Оба они опять обменялись вежливейшими приветствиями и расстались. Дон Фелисио Пас возвратился в крепость, тогда как Ягуар присел на пень срубленного дерева и стал внимательно рассматривать укрепления асиенды, которые с этого места были видны гораздо лучше.
Затем молодой вождь техасцев оперся локтями о колени, положил на руки голову и стал бесцельно блуждать грустным взглядом по окрестностям. Мало-помалу им овладела глубокая тоска, он перестал обращать внимания на внешние предметы, весь ушел в себя и отдался наплыву горьких воспоминаний, далеко унесших его от его настоящего положения.
Долго он находился в состоянии такого оцепенения, из которого его вывел знакомый голос. Ягуар быстро очнулся, поднял голову и с крайним удивлением увидал перед собою дона Хуана Мелендеса.
Так вот о каком полковнике говорил первый парламентер!
Ягуар поднялся и, обращаясь к сопровождавшим его капитанам, сказал:
— Господа, прошу вас отойти, никто не должен слышать того, о чем мы будем говорить с полковником.
Техасцы удалились на почтительное расстояние.
Полковник был один. Узнав Ягуара, он оставил свой конвой у укреплений.
— Так это я вас должен был встретить здесь, друг мой? — сказал Ягуар печально.
— Да, судьба, кажется, непременно хочет, чтобы мы встречались друг с другом на поле брани.
— Я уже составил себе понятие о силе вашей крепости, — начал Ягуар, — и, признаюсь, вполне оценил трудность выпавшего на мою долю предприятия. Я почти готов признать сейчас, что оно не только трудно, но и невозможно.

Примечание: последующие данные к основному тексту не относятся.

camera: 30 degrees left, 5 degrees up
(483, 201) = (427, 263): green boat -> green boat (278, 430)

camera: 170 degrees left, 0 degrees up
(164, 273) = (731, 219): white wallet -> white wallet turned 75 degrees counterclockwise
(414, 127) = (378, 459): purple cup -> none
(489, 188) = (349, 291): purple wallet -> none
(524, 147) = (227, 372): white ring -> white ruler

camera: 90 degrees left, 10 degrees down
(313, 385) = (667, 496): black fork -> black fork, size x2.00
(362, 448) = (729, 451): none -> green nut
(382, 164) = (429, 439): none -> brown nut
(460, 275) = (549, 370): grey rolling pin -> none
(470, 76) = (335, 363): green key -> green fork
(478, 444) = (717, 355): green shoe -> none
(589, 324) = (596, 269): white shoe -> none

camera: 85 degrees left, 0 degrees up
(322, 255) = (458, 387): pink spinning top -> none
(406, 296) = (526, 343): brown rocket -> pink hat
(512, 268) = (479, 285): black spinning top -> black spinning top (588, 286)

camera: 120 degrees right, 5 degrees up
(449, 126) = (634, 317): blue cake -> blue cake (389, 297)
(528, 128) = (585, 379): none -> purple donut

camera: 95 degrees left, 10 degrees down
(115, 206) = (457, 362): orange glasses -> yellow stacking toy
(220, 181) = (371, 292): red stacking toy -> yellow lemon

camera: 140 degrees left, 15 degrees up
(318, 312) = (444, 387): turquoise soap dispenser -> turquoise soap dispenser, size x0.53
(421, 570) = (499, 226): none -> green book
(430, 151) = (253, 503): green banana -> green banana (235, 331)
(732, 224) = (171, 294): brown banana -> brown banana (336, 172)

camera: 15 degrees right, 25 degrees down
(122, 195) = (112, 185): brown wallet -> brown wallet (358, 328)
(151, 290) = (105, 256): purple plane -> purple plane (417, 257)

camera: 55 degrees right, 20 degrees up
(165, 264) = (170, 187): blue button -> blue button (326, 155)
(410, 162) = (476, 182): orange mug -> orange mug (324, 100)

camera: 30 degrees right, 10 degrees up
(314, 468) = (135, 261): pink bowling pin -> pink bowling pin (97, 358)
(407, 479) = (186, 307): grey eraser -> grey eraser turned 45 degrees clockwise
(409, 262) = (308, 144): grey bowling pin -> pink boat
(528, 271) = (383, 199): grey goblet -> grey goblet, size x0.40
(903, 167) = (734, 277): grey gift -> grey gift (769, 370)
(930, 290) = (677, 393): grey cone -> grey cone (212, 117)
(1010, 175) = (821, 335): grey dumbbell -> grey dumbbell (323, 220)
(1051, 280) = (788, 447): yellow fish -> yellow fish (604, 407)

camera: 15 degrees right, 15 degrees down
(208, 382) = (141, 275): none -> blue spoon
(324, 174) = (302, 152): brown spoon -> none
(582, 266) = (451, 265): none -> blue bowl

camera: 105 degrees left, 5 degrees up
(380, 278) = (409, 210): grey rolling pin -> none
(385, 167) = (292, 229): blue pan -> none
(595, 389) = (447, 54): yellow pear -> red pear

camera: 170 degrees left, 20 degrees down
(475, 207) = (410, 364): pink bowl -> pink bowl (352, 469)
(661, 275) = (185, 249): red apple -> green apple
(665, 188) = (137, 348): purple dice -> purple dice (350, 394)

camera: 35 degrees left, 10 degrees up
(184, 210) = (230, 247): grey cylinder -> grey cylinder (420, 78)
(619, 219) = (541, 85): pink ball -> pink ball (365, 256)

— Увы! Мой друг, так распорядилась судьба. Мы не можем не подчиняться всем ее капризам. С болью в сердце, но я решился исполнить долг мой, как следует честному человеку, и умереть, если будет надо, на развалинах крепости, лицом к вам.
— Брат мой! Я знаю это, но не могу желать вам этого. Я тоже хочу до конца исполнить то дело, которое предстоит мне.
— Да, таково ужасное положение, создаваемое междоусобной войной, что два человека, любящие друг друга, расположенные один к другому и взаимно уважающие один Другого, вынуждены быть врагами.